Pur in presenza di questa preoccupante situazione, di certo il campionato non perde i suoi spunti di interesse, con una classifica che, anche dopo il turno infrasettimanale, resta molto corta con 4 squadre (PSG, Lille, Lione e Marsiglia) che sembrano potersi giocare la vittoria del campionato dopo anni di cavalcate solitarie da parte del PSG, a questo si aggiunge un contesto tecnico e tattico decisamente interessante che continua a mettere in mostra tantissimi elementi di grande prospettiva, due esempi di ciò sono il Metz ed il Lens, due società che hanno fatto del proprio settore giovanile un grandissimo fiore all'occhiello e che, adesso, cercano di ritagliarsi un posto anche nella Ligue 1 dopo aver dovuto respirare per alcuni anni l'aria meno borghese della Ligue 2.

Vedere una partita di queste due squadre, dunque, è un esercizio continuo di scouting per capire quali prospettive possono avere i giocatori in campo: e quando vedo una partita del Metz (ammetto che non sempre mi è possibile farlo) l'occhio cade sempre su Fabien Centonze, classe 1996, età ideale per considerarlo come pronto per un livello superiore, ed infatti credo fermamente che questa possa e debba essere la sua ultima stagione nel nord della Francia: già nella scorsa stagione era finito nella top11 statistica di WhoScored e, molto più umilmente, anche tra gli elementi più importanti emersi dal mio recap della scorsa stagione; come evidenziato dalla radar chart elaborata da Calcio Datato, i numeri difensivi del terzino destro del Metz sono assolutamente da top del ruolo, per cui osservarlo nella sfida contro il Lens potrebbe essere molto utile per capire nel contesto di quale grande squadra potrebbe far parte.

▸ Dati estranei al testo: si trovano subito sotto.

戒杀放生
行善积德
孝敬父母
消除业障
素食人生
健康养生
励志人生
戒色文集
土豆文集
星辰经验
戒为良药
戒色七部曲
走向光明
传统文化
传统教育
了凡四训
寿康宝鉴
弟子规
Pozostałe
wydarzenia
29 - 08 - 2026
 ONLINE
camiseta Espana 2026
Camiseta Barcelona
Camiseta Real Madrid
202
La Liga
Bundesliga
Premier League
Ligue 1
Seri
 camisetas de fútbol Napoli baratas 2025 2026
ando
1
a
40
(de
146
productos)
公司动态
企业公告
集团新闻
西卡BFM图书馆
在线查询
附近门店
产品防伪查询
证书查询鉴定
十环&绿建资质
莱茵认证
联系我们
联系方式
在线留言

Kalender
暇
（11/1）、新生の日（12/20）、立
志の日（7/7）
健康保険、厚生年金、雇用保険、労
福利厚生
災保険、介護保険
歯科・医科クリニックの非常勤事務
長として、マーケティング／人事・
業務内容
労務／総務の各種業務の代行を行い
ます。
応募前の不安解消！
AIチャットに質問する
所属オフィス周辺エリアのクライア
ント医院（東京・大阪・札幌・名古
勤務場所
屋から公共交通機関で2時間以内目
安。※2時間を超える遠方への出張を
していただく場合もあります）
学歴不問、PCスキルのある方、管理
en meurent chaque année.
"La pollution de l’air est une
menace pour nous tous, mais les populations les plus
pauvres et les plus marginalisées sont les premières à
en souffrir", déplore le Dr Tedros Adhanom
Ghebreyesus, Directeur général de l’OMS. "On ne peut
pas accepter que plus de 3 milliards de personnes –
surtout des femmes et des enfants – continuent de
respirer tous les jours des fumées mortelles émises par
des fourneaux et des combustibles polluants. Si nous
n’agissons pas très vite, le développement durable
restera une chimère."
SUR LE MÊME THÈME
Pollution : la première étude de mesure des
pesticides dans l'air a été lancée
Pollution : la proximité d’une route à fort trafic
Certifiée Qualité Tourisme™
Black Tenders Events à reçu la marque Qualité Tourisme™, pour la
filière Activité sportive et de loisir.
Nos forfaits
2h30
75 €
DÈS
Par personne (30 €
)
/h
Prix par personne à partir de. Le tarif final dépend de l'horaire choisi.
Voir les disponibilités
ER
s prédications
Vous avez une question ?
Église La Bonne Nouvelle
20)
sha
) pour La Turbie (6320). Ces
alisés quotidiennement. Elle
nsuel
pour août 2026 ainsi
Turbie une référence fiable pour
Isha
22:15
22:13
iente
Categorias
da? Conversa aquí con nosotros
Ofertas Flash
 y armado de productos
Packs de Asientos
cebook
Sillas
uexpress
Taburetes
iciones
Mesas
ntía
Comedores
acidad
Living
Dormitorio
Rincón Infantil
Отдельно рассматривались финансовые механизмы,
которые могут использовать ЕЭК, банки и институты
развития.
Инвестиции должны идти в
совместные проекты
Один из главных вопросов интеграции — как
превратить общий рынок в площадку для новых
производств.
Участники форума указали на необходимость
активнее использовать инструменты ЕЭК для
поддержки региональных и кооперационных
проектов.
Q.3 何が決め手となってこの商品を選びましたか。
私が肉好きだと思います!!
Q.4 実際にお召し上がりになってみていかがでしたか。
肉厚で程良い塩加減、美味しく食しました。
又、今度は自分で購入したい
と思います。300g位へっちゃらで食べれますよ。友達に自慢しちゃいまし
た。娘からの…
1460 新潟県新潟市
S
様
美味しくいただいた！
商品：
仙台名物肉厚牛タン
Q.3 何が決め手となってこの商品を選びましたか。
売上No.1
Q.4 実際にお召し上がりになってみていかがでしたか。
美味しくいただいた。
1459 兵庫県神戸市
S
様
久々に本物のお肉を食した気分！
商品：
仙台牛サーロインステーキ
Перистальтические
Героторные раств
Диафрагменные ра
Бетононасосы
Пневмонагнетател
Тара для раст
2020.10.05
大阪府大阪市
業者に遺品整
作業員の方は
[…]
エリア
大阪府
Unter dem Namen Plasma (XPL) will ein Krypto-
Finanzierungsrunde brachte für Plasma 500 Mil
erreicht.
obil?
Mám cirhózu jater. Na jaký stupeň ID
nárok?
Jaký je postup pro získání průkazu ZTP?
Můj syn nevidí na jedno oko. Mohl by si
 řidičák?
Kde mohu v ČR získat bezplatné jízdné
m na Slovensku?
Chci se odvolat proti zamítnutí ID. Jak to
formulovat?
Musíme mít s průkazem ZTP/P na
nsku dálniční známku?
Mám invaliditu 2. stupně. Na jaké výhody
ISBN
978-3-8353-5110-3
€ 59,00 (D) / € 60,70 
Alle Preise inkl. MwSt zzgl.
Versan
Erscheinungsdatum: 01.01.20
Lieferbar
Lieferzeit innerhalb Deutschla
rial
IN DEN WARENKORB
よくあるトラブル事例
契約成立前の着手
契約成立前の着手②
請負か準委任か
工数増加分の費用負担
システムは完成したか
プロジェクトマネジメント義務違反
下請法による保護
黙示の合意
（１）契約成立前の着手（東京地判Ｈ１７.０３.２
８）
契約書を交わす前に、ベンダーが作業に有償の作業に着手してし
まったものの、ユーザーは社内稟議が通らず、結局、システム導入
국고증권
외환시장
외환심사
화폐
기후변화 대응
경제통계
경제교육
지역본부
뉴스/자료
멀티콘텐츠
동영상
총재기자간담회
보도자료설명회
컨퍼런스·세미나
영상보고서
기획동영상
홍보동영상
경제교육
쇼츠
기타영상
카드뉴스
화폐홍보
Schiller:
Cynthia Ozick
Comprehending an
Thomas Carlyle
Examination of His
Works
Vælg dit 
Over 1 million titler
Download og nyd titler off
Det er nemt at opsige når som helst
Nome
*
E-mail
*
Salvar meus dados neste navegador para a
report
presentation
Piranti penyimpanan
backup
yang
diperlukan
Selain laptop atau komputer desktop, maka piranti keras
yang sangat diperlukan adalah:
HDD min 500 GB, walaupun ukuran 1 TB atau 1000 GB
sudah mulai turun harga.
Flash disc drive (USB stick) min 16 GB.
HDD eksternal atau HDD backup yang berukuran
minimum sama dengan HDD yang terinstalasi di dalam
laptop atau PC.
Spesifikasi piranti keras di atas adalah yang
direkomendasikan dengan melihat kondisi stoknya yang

Al Lens avevo già dedicato alcune righe qualche settimana fa, precisamente ad inizio ottobre alla vigilia del match contro il Saint-Etienne, partita nella quale ha perso per infortunio Ignatius Ganago, sicuramente il suo elemento più rappresentativo, e la cui mancanza nei due mesi di assenza si è fatta sentire (nessuna vittoria nell'arco di questo periodo, seppure il numero di partite disputate è stato molto limitato da alcuni rinvii causa COVID), al suo ritorno la squadra ha ritrovato anche la strada della vittoria, e che vittorie sui campi di Rennes e Monaco; nel frattempo tra i tanti elementi di prospettiva a disposizione di Hause sono emerse le prestazioni del centrale difensivo classe 2000 Loic Bade, inserito come centrale delle linea difensiva a 3 che si valere tantissimo sul gioco area e che si dimostra particolarmente valido anche in fase di impostazione, come testimoniano i dati elaborati da Calcio Datato.

Dato che tra poche settimane ricomincia la giostra del mercato e che le società di Ligue 1 sono in difficoltà finanziaria per i motivi di cui sopra, una partita come questa rappresenta una vetrina per profili che possono avere un importante impatto in contesti di livello top.